Collection entries:
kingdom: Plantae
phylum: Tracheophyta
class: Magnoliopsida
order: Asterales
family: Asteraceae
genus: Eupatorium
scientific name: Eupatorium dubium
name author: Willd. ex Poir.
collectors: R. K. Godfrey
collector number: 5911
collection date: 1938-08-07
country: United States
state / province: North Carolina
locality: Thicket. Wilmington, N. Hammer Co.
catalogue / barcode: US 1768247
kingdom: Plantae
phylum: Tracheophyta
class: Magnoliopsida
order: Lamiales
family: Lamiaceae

* **Work required**
Convert all of the data above into a JSON list of strings, one string per line, omitting blank lines.

* **The answer**
[
  "kingdom: Plantae",
  "phylum: Tracheophyta",
  "class: Magnoliopsida",
  "order: Asterales",
  "family: Asteraceae",
  "genus: Eupatorium",
  "scientific name: Eupatorium dubium",
  "name author: Willd. ex Poir.",
  "collectors: R. K. Godfrey",
  "collector number: 5911",
  "collection date: 1938-08-07",
  "country: United States",
  "state / province: North Carolina",
  "locality: Thicket. Wilmington, N. Hammer Co.",
  "catalogue / barcode: US 1768247",
  "kingdom: Plantae",
  "phylum: Tracheophyta",
  "class: Magnoliopsida",
  "order: Lamiales",
  "family: Lamiaceae"
]